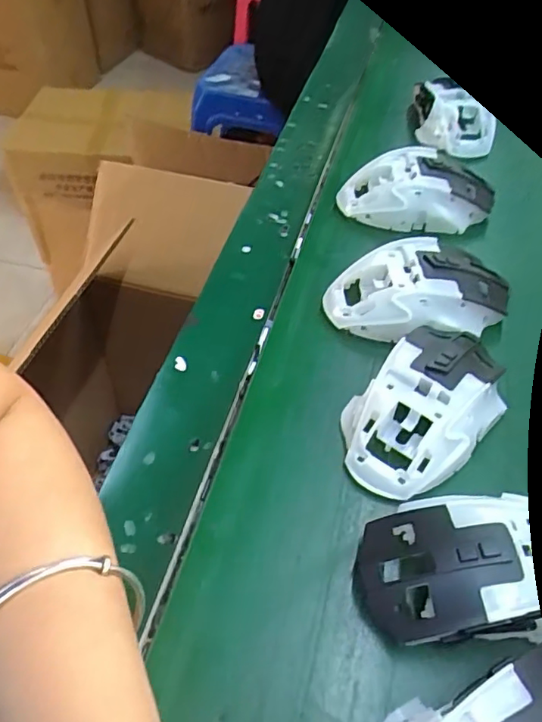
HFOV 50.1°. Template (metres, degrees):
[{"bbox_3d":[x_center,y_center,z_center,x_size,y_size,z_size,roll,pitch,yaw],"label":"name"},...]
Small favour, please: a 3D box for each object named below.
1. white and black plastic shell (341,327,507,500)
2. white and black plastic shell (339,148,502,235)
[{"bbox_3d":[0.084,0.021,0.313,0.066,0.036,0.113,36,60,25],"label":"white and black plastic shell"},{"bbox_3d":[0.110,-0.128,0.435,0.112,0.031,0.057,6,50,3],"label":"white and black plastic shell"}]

• [WHAT TO WORK ON] Write out the records above exactly as they stand, leaving out every picture.

• [COMPLETED EXERCISE]
HFOV 50.1°. Template (metres, degrees):
[{"bbox_3d":[x_center,y_center,z_center,x_size,y_size,z_size,roll,pitch,yaw],"label":"name"},...]
Small favour, please: a 3D box for each object named below.
1. white and black plastic shell (341,327,507,500)
2. white and black plastic shell (339,148,502,235)
[{"bbox_3d":[0.084,0.021,0.313,0.066,0.036,0.113,36,60,25],"label":"white and black plastic shell"},{"bbox_3d":[0.110,-0.128,0.435,0.112,0.031,0.057,6,50,3],"label":"white and black plastic shell"}]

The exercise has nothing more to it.